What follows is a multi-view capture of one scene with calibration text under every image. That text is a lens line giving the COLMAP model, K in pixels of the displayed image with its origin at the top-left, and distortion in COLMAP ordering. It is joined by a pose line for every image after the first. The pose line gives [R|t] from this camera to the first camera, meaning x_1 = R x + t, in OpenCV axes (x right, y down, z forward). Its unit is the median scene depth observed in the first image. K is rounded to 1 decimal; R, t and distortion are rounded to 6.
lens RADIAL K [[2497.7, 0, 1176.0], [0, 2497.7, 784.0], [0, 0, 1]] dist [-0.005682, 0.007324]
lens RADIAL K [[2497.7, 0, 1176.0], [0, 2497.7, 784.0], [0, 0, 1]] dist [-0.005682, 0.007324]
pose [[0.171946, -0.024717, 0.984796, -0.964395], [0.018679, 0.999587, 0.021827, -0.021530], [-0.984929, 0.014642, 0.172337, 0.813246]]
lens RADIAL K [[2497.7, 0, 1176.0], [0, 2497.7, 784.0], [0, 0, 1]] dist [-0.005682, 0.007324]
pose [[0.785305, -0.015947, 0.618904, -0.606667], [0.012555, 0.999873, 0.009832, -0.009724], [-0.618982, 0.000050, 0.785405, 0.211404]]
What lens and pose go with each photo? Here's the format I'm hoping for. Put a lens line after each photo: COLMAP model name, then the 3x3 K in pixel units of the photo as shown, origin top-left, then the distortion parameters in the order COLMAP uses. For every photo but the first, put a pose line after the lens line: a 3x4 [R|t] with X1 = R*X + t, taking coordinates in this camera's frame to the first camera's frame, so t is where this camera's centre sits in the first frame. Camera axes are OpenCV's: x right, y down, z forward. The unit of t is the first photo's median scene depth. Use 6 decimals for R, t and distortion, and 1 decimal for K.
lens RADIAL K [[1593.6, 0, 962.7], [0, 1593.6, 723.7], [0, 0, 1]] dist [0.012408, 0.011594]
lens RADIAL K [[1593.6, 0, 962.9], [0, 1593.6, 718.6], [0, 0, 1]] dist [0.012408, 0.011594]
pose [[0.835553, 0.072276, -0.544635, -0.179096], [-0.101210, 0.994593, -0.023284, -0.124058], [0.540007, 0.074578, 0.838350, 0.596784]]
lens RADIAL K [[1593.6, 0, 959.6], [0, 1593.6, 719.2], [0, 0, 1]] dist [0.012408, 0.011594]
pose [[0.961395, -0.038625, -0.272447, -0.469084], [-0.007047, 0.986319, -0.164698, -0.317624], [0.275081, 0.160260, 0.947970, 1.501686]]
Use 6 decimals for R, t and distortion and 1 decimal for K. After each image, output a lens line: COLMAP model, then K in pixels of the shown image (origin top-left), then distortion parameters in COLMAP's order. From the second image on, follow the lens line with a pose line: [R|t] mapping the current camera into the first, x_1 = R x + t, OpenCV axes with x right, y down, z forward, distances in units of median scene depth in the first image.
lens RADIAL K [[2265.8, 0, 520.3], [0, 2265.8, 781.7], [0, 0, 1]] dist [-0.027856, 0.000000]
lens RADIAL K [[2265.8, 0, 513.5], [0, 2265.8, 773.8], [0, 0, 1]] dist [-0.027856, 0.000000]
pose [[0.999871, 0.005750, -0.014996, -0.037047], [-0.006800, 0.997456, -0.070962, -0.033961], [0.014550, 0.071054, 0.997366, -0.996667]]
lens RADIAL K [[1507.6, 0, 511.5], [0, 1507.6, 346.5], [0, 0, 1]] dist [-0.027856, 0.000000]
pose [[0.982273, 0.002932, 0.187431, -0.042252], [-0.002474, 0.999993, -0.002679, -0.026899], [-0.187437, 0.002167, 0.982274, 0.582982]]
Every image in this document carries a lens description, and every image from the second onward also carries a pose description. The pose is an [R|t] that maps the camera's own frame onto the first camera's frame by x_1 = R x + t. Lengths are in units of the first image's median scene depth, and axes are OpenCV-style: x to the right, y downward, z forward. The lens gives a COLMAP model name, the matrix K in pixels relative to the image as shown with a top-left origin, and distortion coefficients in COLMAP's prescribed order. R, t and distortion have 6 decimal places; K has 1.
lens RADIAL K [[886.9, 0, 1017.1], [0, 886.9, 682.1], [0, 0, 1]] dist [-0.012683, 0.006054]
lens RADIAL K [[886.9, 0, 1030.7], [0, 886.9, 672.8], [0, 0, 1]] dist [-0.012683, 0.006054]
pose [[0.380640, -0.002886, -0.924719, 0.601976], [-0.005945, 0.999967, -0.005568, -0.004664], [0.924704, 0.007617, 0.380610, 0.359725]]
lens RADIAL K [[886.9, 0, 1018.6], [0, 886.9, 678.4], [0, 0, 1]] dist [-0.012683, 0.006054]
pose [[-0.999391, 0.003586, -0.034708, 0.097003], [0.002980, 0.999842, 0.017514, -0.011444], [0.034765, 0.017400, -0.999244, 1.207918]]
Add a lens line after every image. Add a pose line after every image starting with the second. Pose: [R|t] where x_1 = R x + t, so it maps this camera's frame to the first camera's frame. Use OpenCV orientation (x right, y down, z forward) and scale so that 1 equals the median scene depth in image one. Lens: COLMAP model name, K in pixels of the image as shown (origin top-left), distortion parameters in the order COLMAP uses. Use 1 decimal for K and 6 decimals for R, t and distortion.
┄┄┄┄┄┄┄┄┄┄┄┄┄┄┄┄┄┄┄┄
EXERCISE DETAILS :: After reading the listing, copy all of it out exactly.

WRITTEN REPLY ::
What follows is a multi-view capture of one scene with calibration text under every image. That text is a lens line giving the COLMAP model, K in pixels of the displayed image with its origin at the top-left, and distortion in COLMAP ordering. It is joined by a pose line for every image after the first. The pose line gives [R|t] from this camera to the first camera, meaning x_1 = R x + t, in OpenCV axes (x right, y down, z forward). Its unit is the median scene depth observed in the first image. K is rounded to 1 decimal; R, t and distortion are rounded to 6.
lens RADIAL K [[2497.7, 0, 1176.0], [0, 2497.7, 784.0], [0, 0, 1]] dist [-0.005682, 0.007324]
lens RADIAL K [[2497.7, 0, 1176.0], [0, 2497.7, 784.0], [0, 0, 1]] dist [-0.005682, 0.007324]
pose [[0.171946, -0.024717, 0.984796, -0.964395], [0.018679, 0.999587, 0.021827, -0.021530], [-0.984929, 0.014642, 0.172337, 0.813246]]
lens RADIAL K [[2497.7, 0, 1176.0], [0, 2497.7, 784.0], [0, 0, 1]] dist [-0.005682, 0.007324]
pose [[0.785305, -0.015947, 0.618904, -0.606667], [0.012555, 0.999873, 0.009832, -0.009724], [-0.618982, 0.000050, 0.785405, 0.211404]]
What lens and pose go with each photo? Here's the format I'm hoping for. Put a lens line after each photo: COLMAP model name, then the 3x3 K in pixel units of the photo as shown, origin top-left, then the distortion parameters in the order COLMAP uses. For every photo but the first, put a pose line after the lens line: a 3x4 [R|t] with X1 = R*X + t, taking coordinates in this camera's frame to the first camera's frame, so t is where this camera's centre sits in the first frame. Camera axes are OpenCV's: x right, y down, z forward. The unit of t is the first photo's median scene depth. Use 6 decimals for R, t and distortion, and 1 decimal for K.
lens RADIAL K [[1593.6, 0, 962.7], [0, 1593.6, 723.7], [0, 0, 1]] dist [0.012408, 0.011594]
lens RADIAL K [[1593.6, 0, 962.9], [0, 1593.6, 718.6], [0, 0, 1]] dist [0.012408, 0.011594]
pose [[0.835553, 0.072276, -0.544635, -0.179096], [-0.101210, 0.994593, -0.023284, -0.124058], [0.540007, 0.074578, 0.838350, 0.596784]]
lens RADIAL K [[1593.6, 0, 959.6], [0, 1593.6, 719.2], [0, 0, 1]] dist [0.012408, 0.011594]
pose [[0.961395, -0.038625, -0.272447, -0.469084], [-0.007047, 0.986319, -0.164698, -0.317624], [0.275081, 0.160260, 0.947970, 1.501686]]
Use 6 decimals for R, t and distortion and 1 decimal for K. After each image, output a lens line: COLMAP model, then K in pixels of the shown image (origin top-left), then distortion parameters in COLMAP's order. From the second image on, follow the lens line with a pose line: [R|t] mapping the current camera into the first, x_1 = R x + t, OpenCV axes with x right, y down, z forward, distances in units of median scene depth in the first image.
lens RADIAL K [[2265.8, 0, 520.3], [0, 2265.8, 781.7], [0, 0, 1]] dist [-0.027856, 0.000000]
lens RADIAL K [[2265.8, 0, 513.5], [0, 2265.8, 773.8], [0, 0, 1]] dist [-0.027856, 0.000000]
pose [[0.999871, 0.005750, -0.014996, -0.037047], [-0.006800, 0.997456, -0.070962, -0.033961], [0.014550, 0.071054, 0.997366, -0.996667]]
lens RADIAL K [[1507.6, 0, 511.5], [0, 1507.6, 346.5], [0, 0, 1]] dist [-0.027856, 0.000000]
pose [[0.982273, 0.002932, 0.187431, -0.042252], [-0.002474, 0.999993, -0.002679, -0.026899], [-0.187437, 0.002167, 0.982274, 0.582982]]
Every image in this document carries a lens description, and every image from the second onward also carries a pose description. The pose is an [R|t] that maps the camera's own frame onto the first camera's frame by x_1 = R x + t. Lengths are in units of the first image's median scene depth, and axes are OpenCV-style: x to the right, y downward, z forward. The lens gives a COLMAP model name, the matrix K in pixels relative to the image as shown with a top-left origin, and distortion coefficients in COLMAP's prescribed order. R, t and distortion have 6 decimal places; K has 1.
lens RADIAL K [[886.9, 0, 1017.1], [0, 886.9, 682.1], [0, 0, 1]] dist [-0.012683, 0.006054]
lens RADIAL K [[886.9, 0, 1030.7], [0, 886.9, 672.8], [0, 0, 1]] dist [-0.012683, 0.006054]
pose [[0.380640, -0.002886, -0.924719, 0.601976], [-0.005945, 0.999967, -0.005568, -0.004664], [0.924704, 0.007617, 0.380610, 0.359725]]
lens RADIAL K [[886.9, 0, 1018.6], [0, 886.9, 678.4], [0, 0, 1]] dist [-0.012683, 0.006054]
pose [[-0.999391, 0.003586, -0.034708, 0.097003], [0.002980, 0.999842, 0.017514, -0.011444], [0.034765, 0.017400, -0.999244, 1.207918]]
Add a lens line after every image. Add a pose line after every image starting with the second. Pose: [R|t] where x_1 = R x + t, so it maps this camera's frame to the first camera's frame. Use OpenCV orientation (x right, y down, z forward) and scale so that 1 equals the median scene depth in image one. Lens: COLMAP model name, K in pixels of the image as shown (origin top-left), distortion parameters in the order COLMAP uses. Use 1 decimal for K and 6 decimals for R, t and distortion.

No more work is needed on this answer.